Brasil – O Tribunal Superior Eleitoral (TSE) determinou nesta terça-feira (23) que a Meta remova, em até 24 horas, publicações que associam o senador e pré-candidato à Presidência Flávio Bolsonaro (PL) à Operação Unha e Carne, ao crime organizado e ao Comando Vermelho. A decisão liminar atende a uma representação do Partido Liberal (PL), que argumentou que os conteúdos foram divulgados em ano eleitoral com o objetivo de macular a honra e a imagem do possível candidato.
A ministra Estela Aranha, relatora do caso, entendeu que as publicações não apresentavam provas e configuraram propaganda política negativa antecipada. O documento afirma que o senador não figura como investigado, indiciado ou denunciado na operação, não havendo qualquer referência formal a seu nome nos procedimentos. A decisão também destacou que o material alcançou expressivo número de visualizações e compartilhamentos.

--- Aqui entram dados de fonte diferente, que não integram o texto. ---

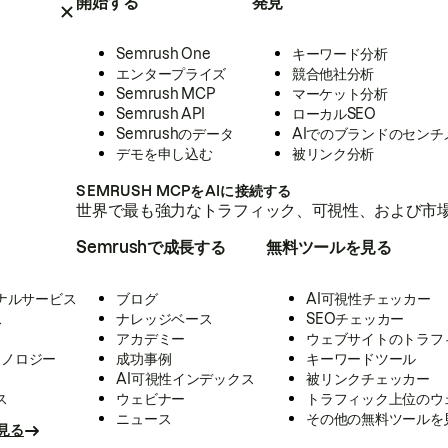
開始する
発見
Semrush One
キーワード分析
エンタープライズ
競合他社分析
Semrush MCP
マーケット分析
Semrush API
ローカルSEO
Semrushのデータ
AIでのブランドのセンチ
デモを申し込む
被リンク分析
SEMRUSH MCPをAIに接続する
世界で最も強力なトラフィック、可視性、および市場
Semrushで成長する
無料ツールを見る
ナルサービス
ブログ
AI可視性チェッカー
ス
ナレッジベース
SEOチェッカー
アカデミー
ウェブサイトのトラフ
クノロジー
成功事例
キーワードツール
AI可視性インデックス
被リンクチェッカー
ス
ウェビナー
トラフィック上位のウ
ニュース
その他の無料ツールを
見る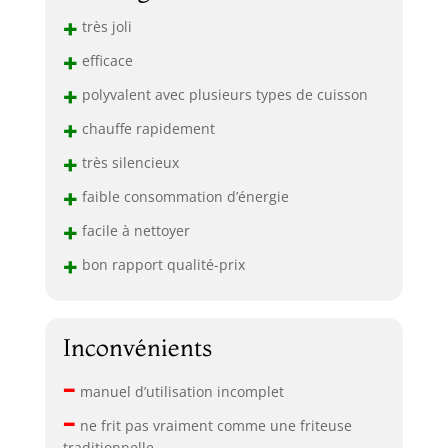
+
très joli
+
efficace
+
polyvalent avec plusieurs types de cuisson
+
chauffe rapidement
+
très silencieux
+
faible consommation d’énergie
+
facile à nettoyer
+
bon rapport qualité-prix
Inconvénients
–
manuel d’utilisation incomplet
–
ne frit pas vraiment comme une friteuse
traditionnelle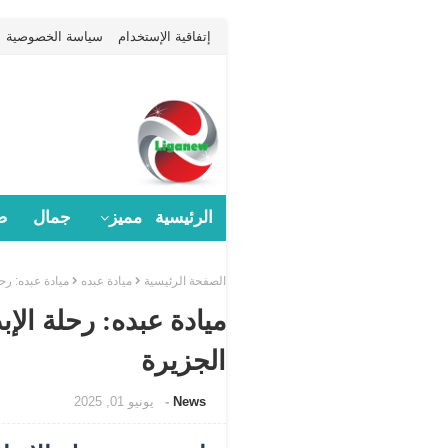
إتفاقية الإستخدام
سياسة الخصوصية
الرئيسية
مميز
جمال
ص
الصفحة الرئيسية
ميادة عبده
ميادة عبده: رح
ميادة عبده: رحلة الإب
الجزيرة
News
يونيو 01, 2025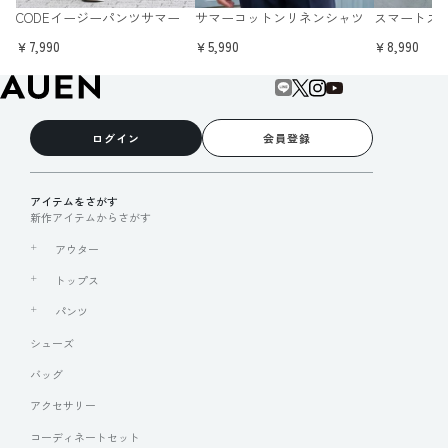
CODEイージーパンツサマー
サマーコットンリネンシャツ
スマートス
￥7,990
￥5,990
￥8,990
ログイン
会員登録
アイテムをさがす
新作アイテムからさがす
アウター
トップス
パンツ
シューズ
バッグ
アクセサリー
コーディネートセット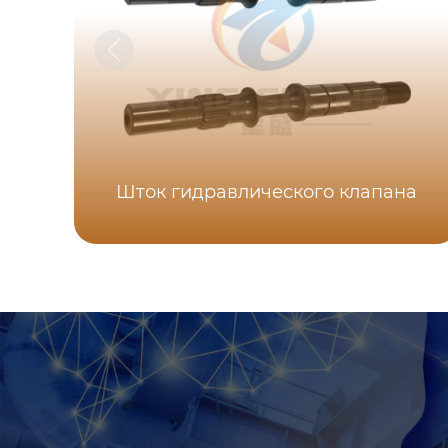
Шток гидравлического клапана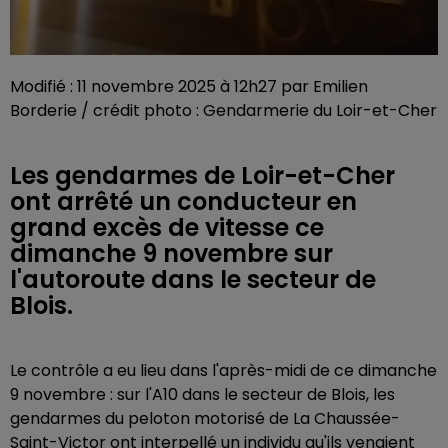
Modifié : 11 novembre 2025 à 12h27 par Emilien
Borderie / crédit photo : Gendarmerie du Loir-et-Cher
Les gendarmes de Loir-et-Cher
ont arrêté un conducteur en
grand excès de vitesse ce
dimanche 9 novembre sur
l'autoroute dans le secteur de
Blois.
Le contrôle a eu lieu dans l'après-midi de ce dimanche
9 novembre : sur l'A10 dans le secteur de Blois, les
gendarmes du peloton motorisé de La Chaussée-
Saint-Victor ont interpellé un individu qu'ils venaient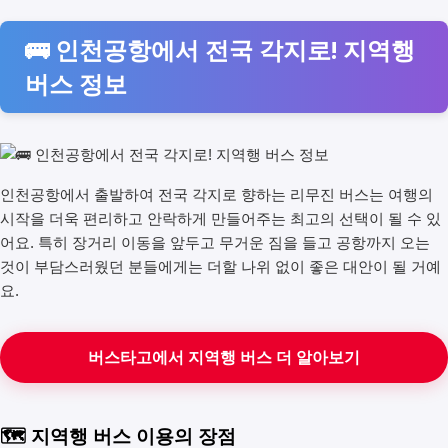
🚌 인천공항에서 전국 각지로! 지역행
버스 정보
인천공항에서 출발하여 전국 각지로 향하는 리무진 버스는 여행의
시작을 더욱 편리하고 안락하게 만들어주는 최고의 선택이 될 수 있
어요. 특히 장거리 이동을 앞두고 무거운 짐을 들고 공항까지 오는
것이 부담스러웠던 분들에게는 더할 나위 없이 좋은 대안이 될 거예
요.
버스타고에서 지역행 버스 더 알아보기
🗺️ 지역행 버스 이용의 장점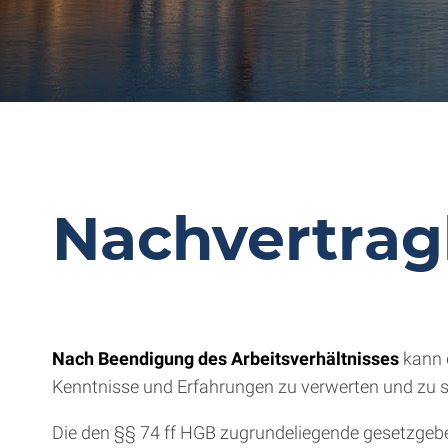
Nachvertrag
Nach Beendigung des Arbeitsverhältnisses
kann d
Kenntnisse und Erfahrungen zu verwerten und zu se
Die den §§ 74 ff HGB zugrundeliegende gesetzgeber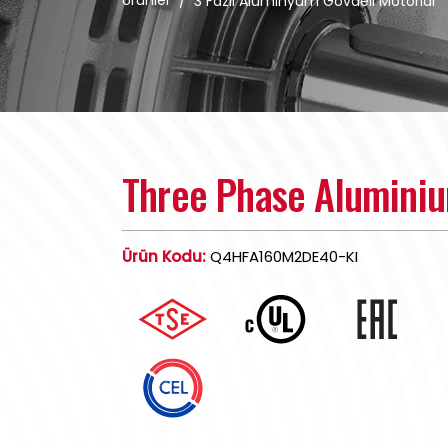
Ürünler
/
3 Fazlı Alüminyum Gövdeli Motorlar
Three Phase Alumini
Ürün Kodu:
Q4HFA160M2DE40-KI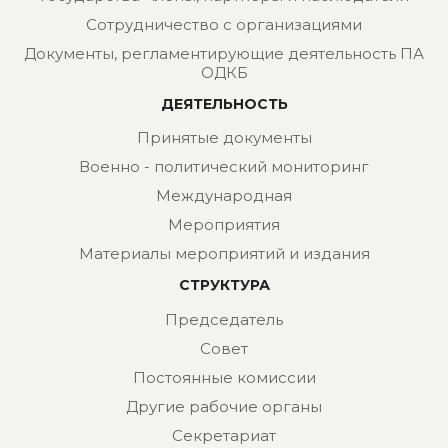
Сотрудничество с организациями
Документы, регламентирующие деятельность ПА
ОДКБ
ДЕЯТЕЛЬНОСТЬ
Принятые документы
Военно - политический мониторинг
Международная
Мероприятия
Материалы мероприятий и издания
СТРУКТУРА
Председатель
Совет
Постоянные комиссии
Другие рабочие органы
Секретариат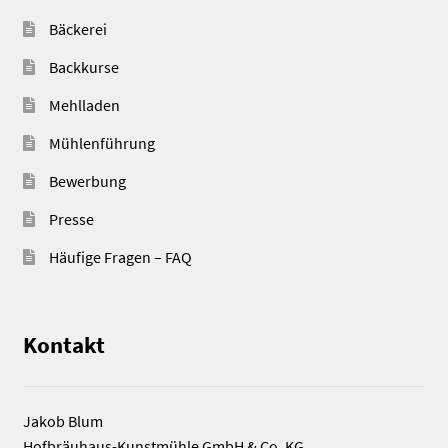
Bäckerei
Backkurse
Mehlladen
Mühlenführung
Bewerbung
Presse
Häufige Fragen – FAQ
Kontakt
Jakob Blum
Hofbräuhaus-Kunstmühle GmbH & Co. KG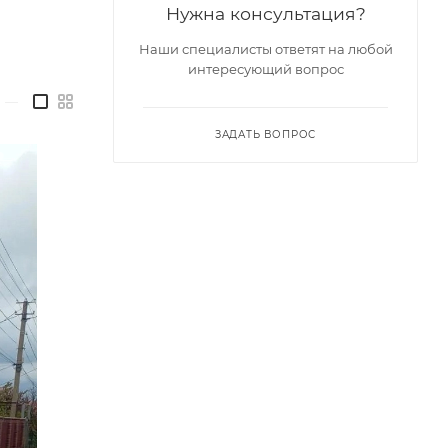
Нужна консультация?
Наши специалисты ответят на любой
интересующий вопрос
—
ЗАДАТЬ ВОПРОС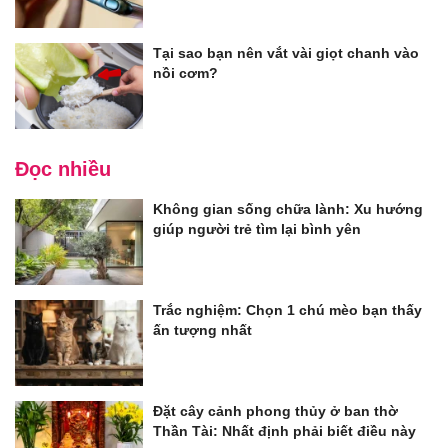
Tại sao bạn nên vắt vài giọt chanh vào
nồi cơm?
Đọc nhiều
Không gian sống chữa lành: Xu hướng
giúp người trẻ tìm lại bình yên
Trắc nghiệm: Chọn 1 chú mèo bạn thấy
ấn tượng nhất
Đặt cây cảnh phong thủy ở ban thờ
Thần Tài: Nhất định phải biết điều này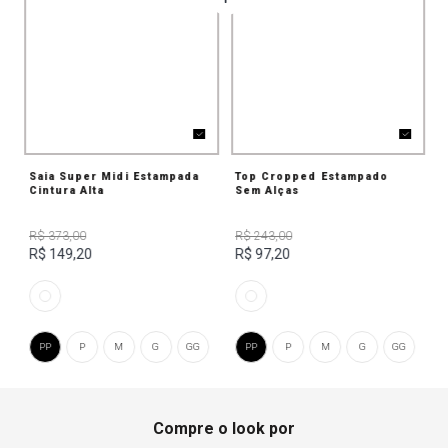
Saia Super Midi Estampada
Top Cropped Estampado
Cintura Alta
Sem Alças
R$ 373,00
R$ 243,00
R$ 149,20
R$ 97,20
PP
P
M
G
GG
PP
P
M
G
GG
Compre o look por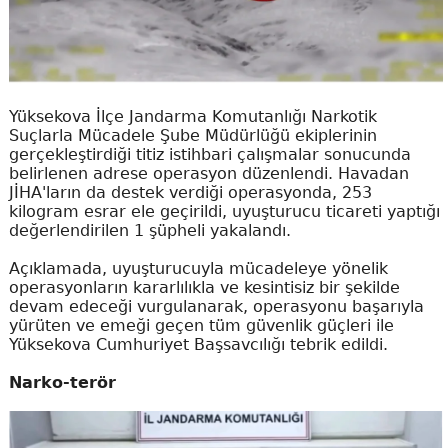
Yüksekova İlçe Jandarma Komutanlığı Narkotik
Suçlarla Mücadele Şube Müdürlüğü ekiplerinin
gerçekleştirdiği titiz istihbari çalışmalar sonucunda
belirlenen adrese operasyon düzenlendi. Havadan
JİHA'ların da destek verdiği operasyonda, 253
kilogram esrar ele geçirildi, uyuşturucu ticareti yaptığı
değerlendirilen 1 şüpheli yakalandı.
Açıklamada, uyuşturucuyla mücadeleye yönelik
operasyonların kararlılıkla ve kesintisiz bir şekilde
devam edeceği vurgulanarak, operasyonu başarıyla
yürüten ve emeği geçen tüm güvenlik güçleri ile
Yüksekova Cumhuriyet Başsavcılığı tebrik edildi.
Narko-terör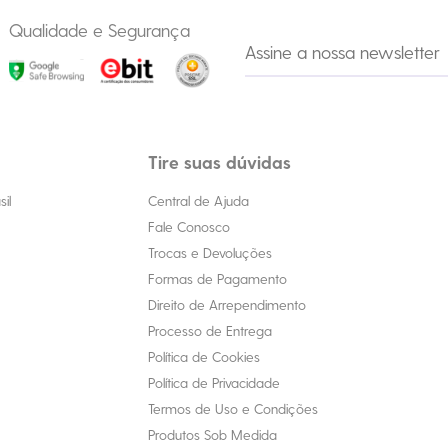
Qualidade e Segurança
Tire suas dúvidas
il
Central de Ajuda
Fale Conosco
Trocas e Devoluções
Formas de Pagamento
Direito de Arrependimento
Processo de Entrega
Política de Cookies
Política de Privacidade
Termos de Uso e Condições
Produtos Sob Medida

As publicações alvo da decisão são de autoria dos deputados Guilherme Boulos (PSOL), Gleisi Hoffmann (PT), Lindbergh Farias (PT), Rogério Correia (PT) e de mais seis páginas. Segundo o TSE, a associação indevida de um pré-candidato a organizações criminosas produz dano de difícil reparação e compromete a higidez do debate público.
A ministra ressaltou a isenção do Tribunal ao relembrar que, em 2022, o TSE já havia decidido pela ilegalidade de publicações falsas que associavam o PT e Lula a organizações criminosas. Na última sexta-feira (19), o ministro André Mendonça também determinou a retirada de posts do deputado Sóstenes Cavalcante (PL-RJ) que associavam o PT ao crime organizado.